During Covid-19, SADC made encouraging noises about such a strategy.
With Trump putting America first, surely, SADC and Africa at large should start putting their citizens first.
Perhaps the most under-appreciated asset in this conversation is demographic.
Africa is the youngest continent in the world.
Zimbabwe’s population is predominantly youthful. Within that demographic reality lies immense creative and technological potential.
Innovative financing models for health need not mirror those of the past.
Mobile money platforms can support micro-insurance schemes.
Diaspora bonds can be structured specifically for hospital modernisation.
Digital health platforms can reduce inefficiencies and leakages.
Artificial intelligence can enhance disease surveillance and resource allocation.
These solutions must not be imported wholesale.
They must be designed locally, informed by local realities and driven by local talent.
Healthcare sovereignty, ultimately, is about agency: The confidence to craft solutions grounded in our own context.
Measured resolve
The collapse of the proposed US pact is not a catastrophe.
It is a moment of clarity.
Zimbabwe has demonstrated that it can meet continental commitments on health financing. It has demonstrated resilience in the face of funding recalibrations.
It has demonstrated, in other sectors, the capacity to mobilise domestic resources for strategic infrastructure.
The task now is consolidation.
International partnerships will remain important, and Zimbabwe must continue to engage constructively with all nations on the basis of mutual respect and transparency.

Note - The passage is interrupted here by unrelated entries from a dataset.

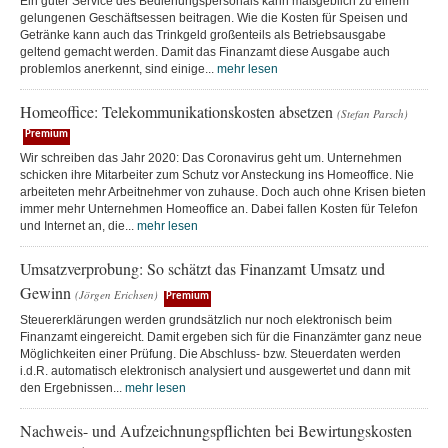
Ein guter Service des Bedienungspersonals kann maßgeblich zu einem
gelungenen Geschäftsessen beitragen. Wie die Kosten für Speisen und
Getränke kann auch das Trinkgeld großenteils als Betriebsausgabe
geltend gemacht werden. Damit das Finanzamt diese Ausgabe auch
problemlos anerkennt, sind einige...
mehr lesen
Homeoffice: Telekommunikationskosten absetzen
(Stefan Parsch)
Premium
Wir schreiben das Jahr 2020: Das Coronavirus geht um. Unternehmen
schicken ihre Mitarbeiter zum Schutz vor Ansteckung ins Homeoffice. Nie
arbeiteten mehr Arbeitnehmer von zuhause. Doch auch ohne Krisen bieten
immer mehr Unternehmen Homeoffice an. Dabei fallen Kosten für Telefon
und Internet an, die...
mehr lesen
Umsatzverprobung: So schätzt das Finanzamt Umsatz und
Gewinn
(Jörgen Erichsen)
Premium
Steuererklärungen werden grundsätzlich nur noch elektronisch beim
Finanzamt eingereicht. Damit ergeben sich für die Finanzämter ganz neue
Möglichkeiten einer Prüfung. Die Abschluss- bzw. Steuerdaten werden
i.d.R. automatisch elektronisch analysiert und ausgewertet und dann mit
den Ergebnissen...
mehr lesen
Nachweis- und Aufzeichnungspflichten bei Bewirtungskosten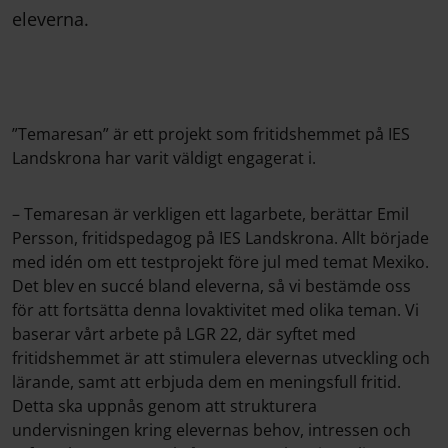
eleverna.
”Temaresan” är ett projekt som fritidshemmet på IES
Landskrona har varit väldigt engagerat i.
– Temaresan är verkligen ett lagarbete, berättar Emil
Persson, fritidspedagog på IES Landskrona. Allt började
med idén om ett testprojekt före jul med temat Mexiko.
Det blev en succé bland eleverna, så vi bestämde oss
för att fortsätta denna lovaktivitet med olika teman. Vi
baserar vårt arbete på LGR 22, där syftet med
fritidshemmet är att stimulera elevernas utveckling och
lärande, samt att erbjuda dem en meningsfull fritid.
Detta ska uppnås genom att strukturera
undervisningen kring elevernas behov, intressen och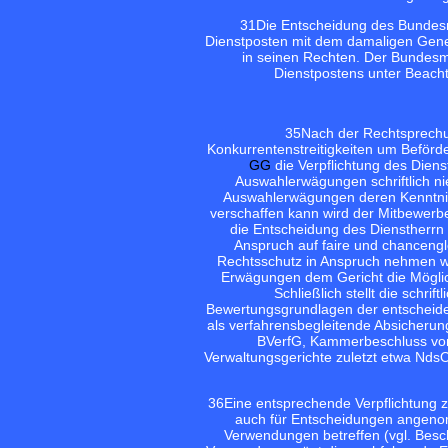
31
Die Entscheidung des Bundesmi
Dienstposten mit dem damaligen General
in seinen Rechten. Der Bundesmin
Dienstpostens unter Beach
35
Nach der Rechtsprechu
Konkurrentenstreitigkeiten um Beförd
GG
die Verpflichtung des Dien
Auswahlerwägungen schriftlich nie
Auswahlerwägungen deren Kenntnis 
verschaffen kann wird der Mitbewerbe
die Entscheidung des Dienstherrn
Anspruch auf faire und chanceng
Rechtsschutz in Anspruch nehmen wi
Erwägungen dem Gericht die Möglich
Schließlich stellt die schr
Bewertungsgrundlagen der entscheidend
als verfahrensbegleitende Absicheru
BVerfG, Kammerbeschluss vom 
Verwaltungsgerichte zuletzt etwa Nd
36
Eine entsprechende Verpflichtung
auch für Entscheidungen angenomm
Verwendungen betreffen (vgl. Besch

Global health challenges do not recognise borders. But cooperation must reinforce — not dilute — sovereignty.
In the final analysis, the measure of a nation’s independence is not in the number of agreements it signs, but in its capacity to safeguard the wellbeing of its people under all circumstances.

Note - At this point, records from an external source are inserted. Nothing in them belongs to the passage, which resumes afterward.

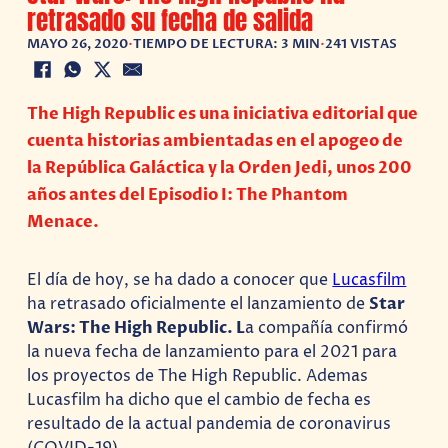
retrasado su fecha de salida
MAYO 26, 2020
•
TIEMPO DE LECTURA: 3 MIN
•
241 VISTAS
The High Republic es una iniciativa editorial que
cuenta historias ambientadas en el apogeo de
la República Galáctica y la Orden Jedi, unos 200
años antes del Episodio I: The Phantom
Menace.
El día de hoy, se ha dado a conocer que
Lucasfilm
ha retrasado oficialmente el lanzamiento de
Star
Wars: The High Republic. L
a compañía confirmó
la nueva fecha de lanzamiento para el 2021 para
los proyectos de The High Republic. Ademas
Lucasfilm ha dicho que el cambio de fecha es
resultado de la actual pandemia de coronavirus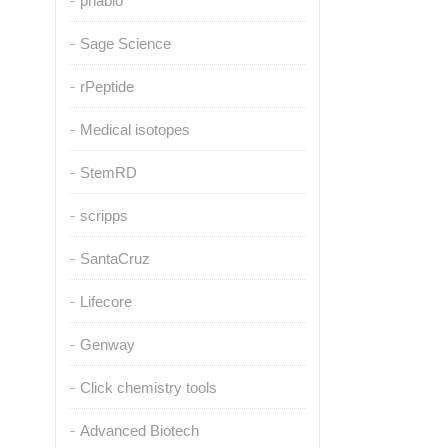
pnabio
Sage Science
rPeptide
Medical isotopes
StemRD
scripps
SantaCruz
Lifecore
Genway
Click chemistry tools
Advanced Biotech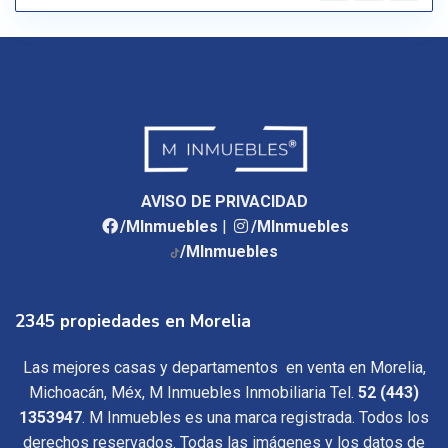
AVISO DE PRIVACIDAD
/MInmuebles
|
/MInmuebles
/MInmuebles
2345 propiedades en Morelia
Las mejores casas y departamentos en venta en Morelia,
Michoacán, Méx, M Inmuebles Inmobiliaria Tel.
52 (443)
1353947
. M Inmuebles es una marca registrada. Todos los
derechos reservados. Todas las imágenes y los datos de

Zimbabwe stands at such a juncture.
The choices made today — in budgeting, in industrial policy and technological innovation — will determine whether healthcare sovereignty becomes a lived reality or an aspirational phrase.
The opportunity is before us.
The responsibility is ours.
Mabasa Sasa is the former Editor of The Sunday Mail, while Forward Nyanyiwa is a qualified general nurse and an award-winning health journalist based in Carlow, Ireland.